An interesting exercise would be to break the data up into ranges always starting at 0. 0-11 years, 0-23 years, 0-37 years, 0-61 years (maybe just prime intervals) see what the solution was at the end of each of those periods and see how those functions compare to the full dataset. The PSD harmonics should not change as long as the dataset is longer than the fundamental mode nyquist rate. If the PSD harmonics are different depending on dataset choices, I think there is a problem with the method and it’s assumptions.
Greg Goodman says: But if there is a lack of filtering it will not just be one frequency effected. RC demonstrated that this can lead to spurious decadal length trends (did you read the link?).
Color me dubious. The human body is about the closest thing I can think of to continuous time thermometer.
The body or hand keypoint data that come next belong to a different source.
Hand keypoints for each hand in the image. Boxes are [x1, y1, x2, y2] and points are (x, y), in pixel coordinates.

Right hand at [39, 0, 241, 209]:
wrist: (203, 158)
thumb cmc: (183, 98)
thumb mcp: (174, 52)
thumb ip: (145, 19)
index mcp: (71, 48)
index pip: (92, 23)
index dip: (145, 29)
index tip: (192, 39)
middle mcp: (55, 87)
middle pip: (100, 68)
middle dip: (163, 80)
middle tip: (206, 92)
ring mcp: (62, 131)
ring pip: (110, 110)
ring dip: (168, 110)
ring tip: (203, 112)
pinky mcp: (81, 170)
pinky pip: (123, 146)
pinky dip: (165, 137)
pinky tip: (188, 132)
Are we fooled into sensing a temperature trend that doesn’t exist due to aliasing? Of course not, because the earth’s temperature itself does not experience high frequency fluctuations. All the more so with a real thermometer because it couldn’t react to rapid changes even if they were there. If we then average equally spaced (in time) temperature readings, we are averaging already smoothed (by the slow reaction of the climate and the thermometer) data so again no aliasing occurs. Sure there are errors in the readings which may look like white noise, but these could not produce a measurable trend unless integrated to produce a random walk. What process are you proposing that would produce such a result?
Matthew R Marler says:
September 11, 2013 at 1:05 pm
After choosing the base frequency, why did you limit yourself to harmonics of the base frequency? Is there relevant physical theory that the important frequencies are multiples of the base frequency?
Because the PSD indicated a harmonic relation between the spectral peaks and because harmonics are generated anytime sinusoids drive a non-linear response (thermodynamic equilibrium involves a quartic relationship to temperature if I remember correctly ) .
Why do you smooth and desample to annual averages? High frequency cutoff filtering is better done in de frequency domain, as you are doing an fft anyways.
I do not see any spectral peaks here of any distinctive character. Which surprises me, because i would expect to see something distinctive in the neighborhood of 0.016 years^-1 (60-65 year cycle evident in the data). Rounded peaks are generally artifacts of finite record length, and not representative of actual underlying processes.